Written request
Reproduce every line of the material below word for word, but leave out the pictures.

********************

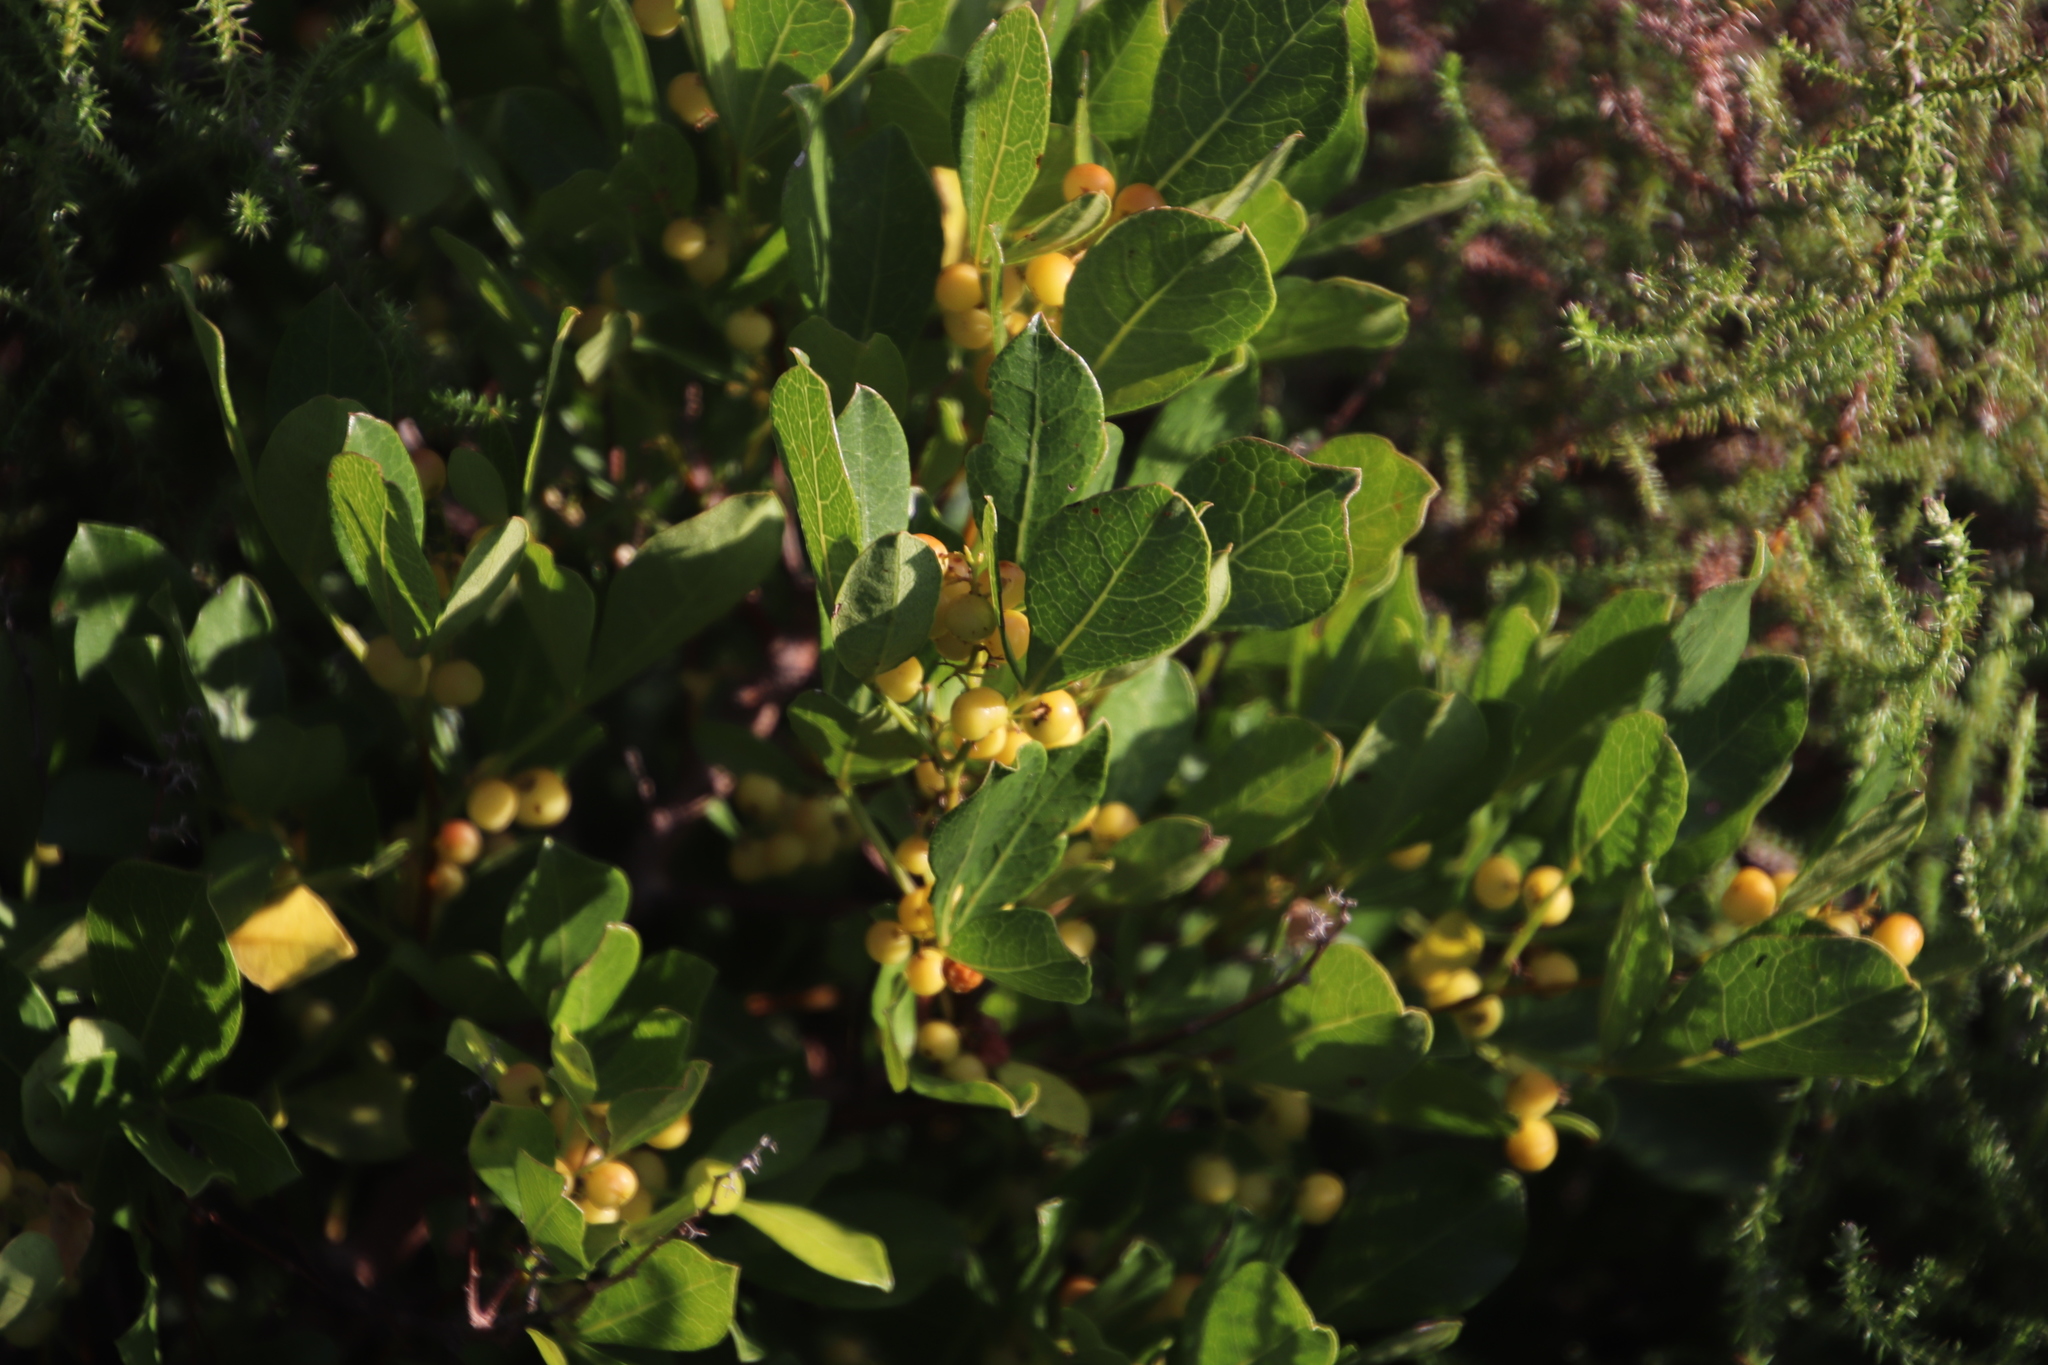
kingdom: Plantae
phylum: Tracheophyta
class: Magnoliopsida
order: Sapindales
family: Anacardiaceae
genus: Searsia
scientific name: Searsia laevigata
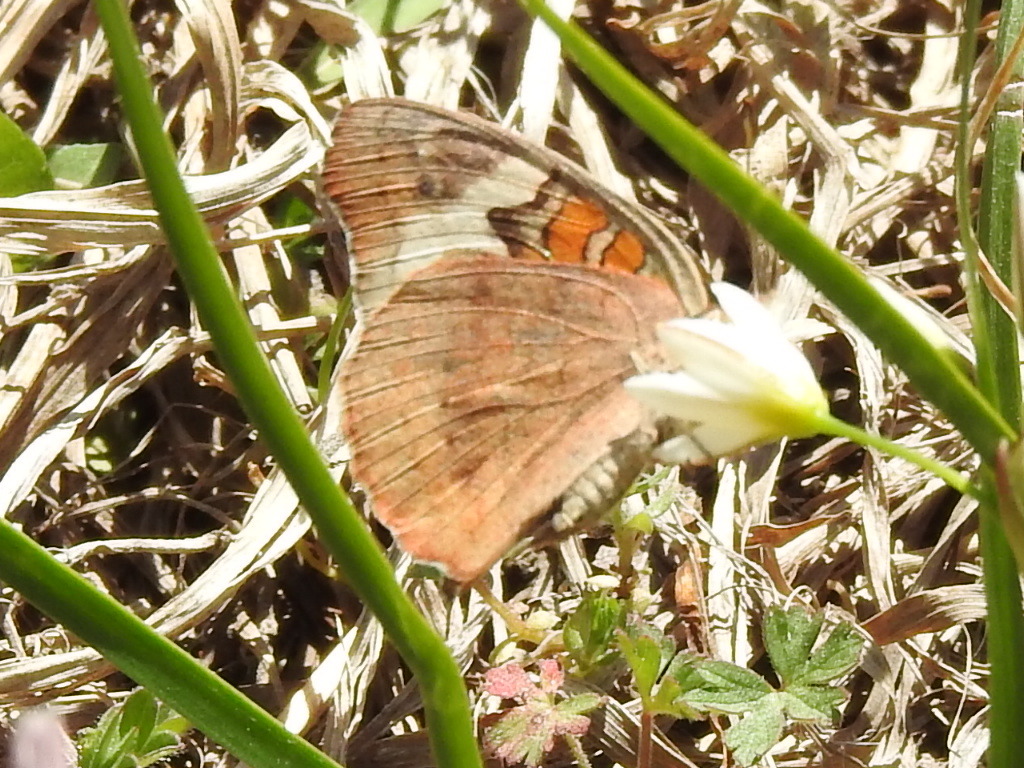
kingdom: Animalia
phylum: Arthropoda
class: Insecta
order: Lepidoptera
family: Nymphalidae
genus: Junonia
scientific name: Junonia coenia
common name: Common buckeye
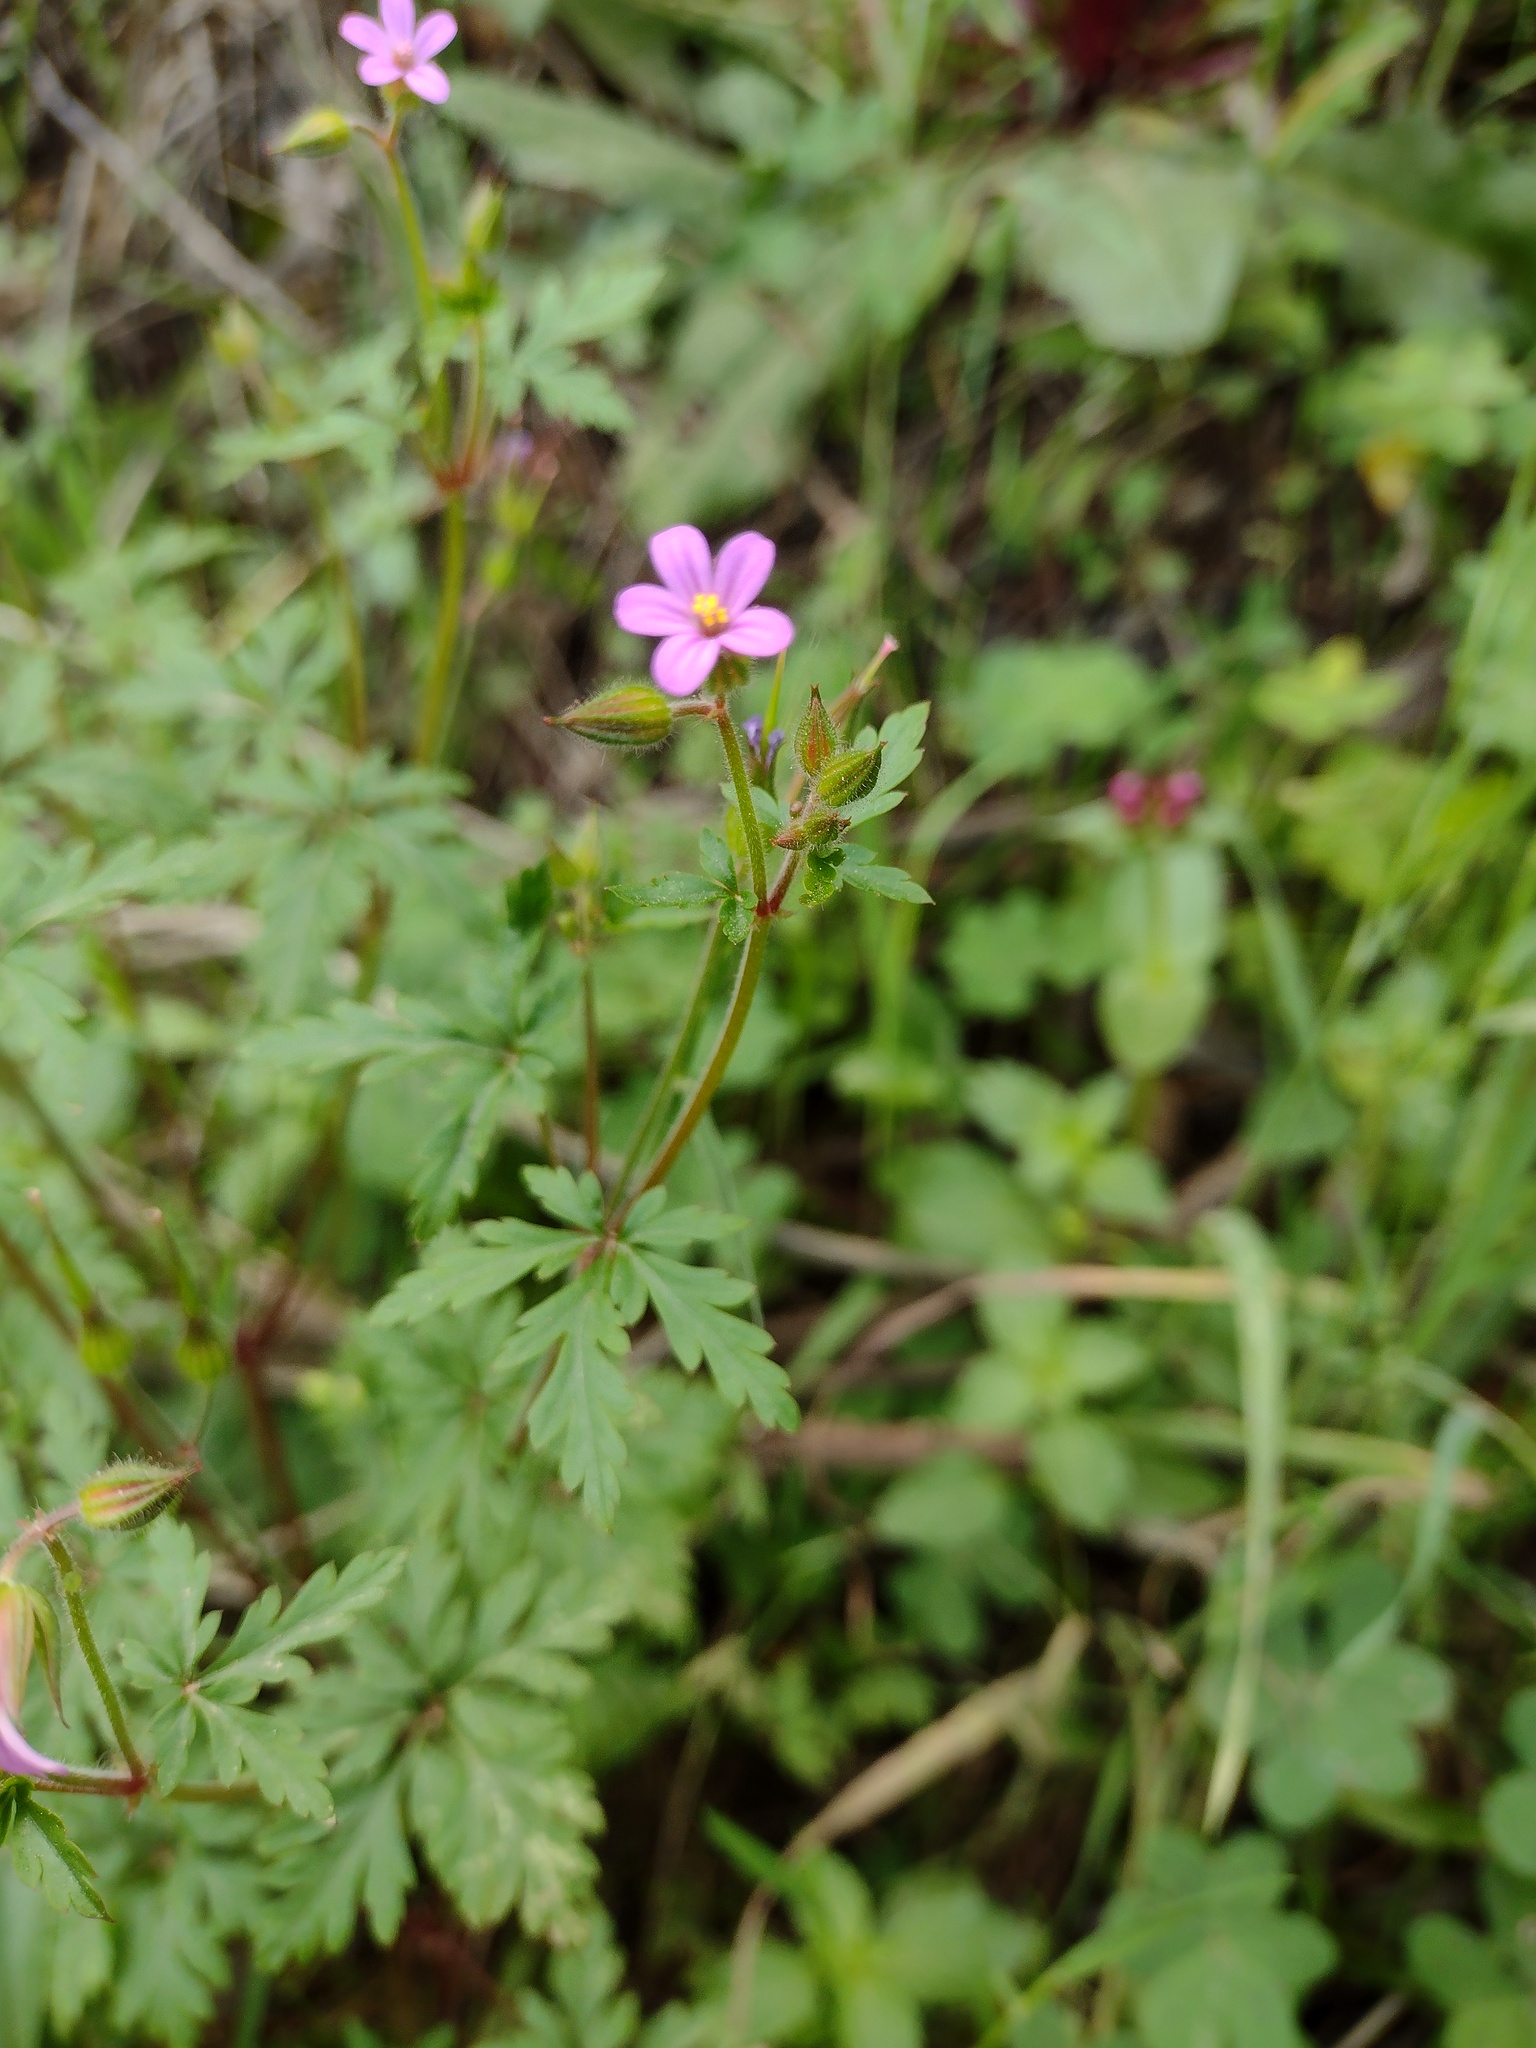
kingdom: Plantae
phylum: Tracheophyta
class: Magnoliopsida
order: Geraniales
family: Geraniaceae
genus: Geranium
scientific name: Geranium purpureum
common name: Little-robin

********************

Response
kingdom: Plantae
phylum: Tracheophyta
class: Magnoliopsida
order: Sapindales
family: Anacardiaceae
genus: Searsia
scientific name: Searsia laevigata
kingdom: Animalia
phylum: Arthropoda
class: Insecta
order: Lepidoptera
family: Nymphalidae
genus: Junonia
scientific name: Junonia coenia
common name: Common buckeye
kingdom: Plantae
phylum: Tracheophyta
class: Magnoliopsida
order: Geraniales
family: Geraniaceae
genus: Geranium
scientific name: Geranium purpureum
common name: Little-robin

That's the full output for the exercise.